>>>>

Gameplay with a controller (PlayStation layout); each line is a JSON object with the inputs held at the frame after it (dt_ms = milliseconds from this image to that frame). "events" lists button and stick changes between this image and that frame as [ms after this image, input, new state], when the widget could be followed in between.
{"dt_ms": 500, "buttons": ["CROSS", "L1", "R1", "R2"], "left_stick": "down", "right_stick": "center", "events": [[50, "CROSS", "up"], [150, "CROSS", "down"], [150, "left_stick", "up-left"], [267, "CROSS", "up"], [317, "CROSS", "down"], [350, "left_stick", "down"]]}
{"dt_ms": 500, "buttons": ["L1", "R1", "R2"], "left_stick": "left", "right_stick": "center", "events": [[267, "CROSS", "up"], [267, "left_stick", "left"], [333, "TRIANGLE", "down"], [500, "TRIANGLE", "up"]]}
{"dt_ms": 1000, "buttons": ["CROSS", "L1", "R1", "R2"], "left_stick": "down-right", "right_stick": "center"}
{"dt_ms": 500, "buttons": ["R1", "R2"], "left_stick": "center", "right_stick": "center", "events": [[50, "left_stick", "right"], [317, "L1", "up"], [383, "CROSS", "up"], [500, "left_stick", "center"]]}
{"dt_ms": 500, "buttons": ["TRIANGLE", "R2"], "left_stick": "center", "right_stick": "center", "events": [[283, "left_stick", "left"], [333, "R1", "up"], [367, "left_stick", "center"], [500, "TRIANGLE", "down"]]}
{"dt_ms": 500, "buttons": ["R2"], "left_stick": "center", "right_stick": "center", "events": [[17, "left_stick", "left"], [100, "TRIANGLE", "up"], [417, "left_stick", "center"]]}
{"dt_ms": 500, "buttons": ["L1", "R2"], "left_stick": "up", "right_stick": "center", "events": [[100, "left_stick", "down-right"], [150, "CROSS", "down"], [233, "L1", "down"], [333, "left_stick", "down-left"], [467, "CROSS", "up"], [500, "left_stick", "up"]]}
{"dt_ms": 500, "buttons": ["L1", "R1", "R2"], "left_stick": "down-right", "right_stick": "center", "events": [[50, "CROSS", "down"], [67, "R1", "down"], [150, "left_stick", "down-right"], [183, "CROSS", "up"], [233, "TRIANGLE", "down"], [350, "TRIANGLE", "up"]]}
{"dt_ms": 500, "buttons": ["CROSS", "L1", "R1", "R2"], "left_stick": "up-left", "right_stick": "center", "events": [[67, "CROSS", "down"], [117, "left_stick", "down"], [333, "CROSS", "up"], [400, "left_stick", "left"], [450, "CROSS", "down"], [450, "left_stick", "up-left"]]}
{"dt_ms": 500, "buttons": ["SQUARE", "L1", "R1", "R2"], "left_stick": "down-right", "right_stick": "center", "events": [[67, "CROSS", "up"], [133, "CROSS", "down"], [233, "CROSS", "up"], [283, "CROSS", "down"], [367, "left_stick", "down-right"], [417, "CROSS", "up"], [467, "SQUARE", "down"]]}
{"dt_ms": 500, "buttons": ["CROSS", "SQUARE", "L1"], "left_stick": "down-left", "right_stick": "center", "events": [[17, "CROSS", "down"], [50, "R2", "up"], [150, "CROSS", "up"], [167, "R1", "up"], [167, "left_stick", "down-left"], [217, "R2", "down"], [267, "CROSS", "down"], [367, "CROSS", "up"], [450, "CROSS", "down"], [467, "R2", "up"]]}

<<<<

**ABOUT THIS EXERCISE**
All the lines above need to be retyped exactly, with nothing left out.

**WRITTEN ANSWER**
Gameplay with a controller (PlayStation layout); each line is a JSON object with the inputs held at the frame after it (dt_ms = milliseconds from this image to that frame). "events" lists button and stick changes between this image and that frame as [ms after this image, input, new state], when the widget could be followed in between.
{"dt_ms": 500, "buttons": ["CROSS", "L1", "R1", "R2"], "left_stick": "down", "right_stick": "center", "events": [[50, "CROSS", "up"], [150, "CROSS", "down"], [150, "left_stick", "up-left"], [267, "CROSS", "up"], [317, "CROSS", "down"], [350, "left_stick", "down"]]}
{"dt_ms": 500, "buttons": ["L1", "R1", "R2"], "left_stick": "left", "right_stick": "center", "events": [[267, "CROSS", "up"], [267, "left_stick", "left"], [333, "TRIANGLE", "down"], [500, "TRIANGLE", "up"]]}
{"dt_ms": 1000, "buttons": ["CROSS", "L1", "R1", "R2"], "left_stick": "down-right", "right_stick": "center"}
{"dt_ms": 500, "buttons": ["R1", "R2"], "left_stick": "center", "right_stick": "center", "events": [[50, "left_stick", "right"], [317, "L1", "up"], [383, "CROSS", "up"], [500, "left_stick", "center"]]}
{"dt_ms": 500, "buttons": ["TRIANGLE", "R2"], "left_stick": "center", "right_stick": "center", "events": [[283, "left_stick", "left"], [333, "R1", "up"], [367, "left_stick", "center"], [500, "TRIANGLE", "down"]]}
{"dt_ms": 500, "buttons": ["R2"], "left_stick": "center", "right_stick": "center", "events": [[17, "left_stick", "left"], [100, "TRIANGLE", "up"], [417, "left_stick", "center"]]}
{"dt_ms": 500, "buttons": ["L1", "R2"], "left_stick": "up", "right_stick": "center", "events": [[100, "left_stick", "down-right"], [150, "CROSS", "down"], [233, "L1", "down"], [333, "left_stick", "down-left"], [467, "CROSS", "up"], [500, "left_stick", "up"]]}
{"dt_ms": 500, "buttons": ["L1", "R1", "R2"], "left_stick": "down-right", "right_stick": "center", "events": [[50, "CROSS", "down"], [67, "R1", "down"], [150, "left_stick", "down-right"], [183, "CROSS", "up"], [233, "TRIANGLE", "down"], [350, "TRIANGLE", "up"]]}
{"dt_ms": 500, "buttons": ["CROSS", "L1", "R1", "R2"], "left_stick": "up-left", "right_stick": "center", "events": [[67, "CROSS", "down"], [117, "left_stick", "down"], [333, "CROSS", "up"], [400, "left_stick", "left"], [450, "CROSS", "down"], [450, "left_stick", "up-left"]]}
{"dt_ms": 500, "buttons": ["SQUARE", "L1", "R1", "R2"], "left_stick": "down-right", "right_stick": "center", "events": [[67, "CROSS", "up"], [133, "CROSS", "down"], [233, "CROSS", "up"], [283, "CROSS", "down"], [367, "left_stick", "down-right"], [417, "CROSS", "up"], [467, "SQUARE", "down"]]}
{"dt_ms": 500, "buttons": ["CROSS", "SQUARE", "L1"], "left_stick": "down-left", "right_stick": "center", "events": [[17, "CROSS", "down"], [50, "R2", "up"], [150, "CROSS", "up"], [167, "R1", "up"], [167, "left_stick", "down-left"], [217, "R2", "down"], [267, "CROSS", "down"], [367, "CROSS", "up"], [450, "CROSS", "down"], [467, "R2", "up"]]}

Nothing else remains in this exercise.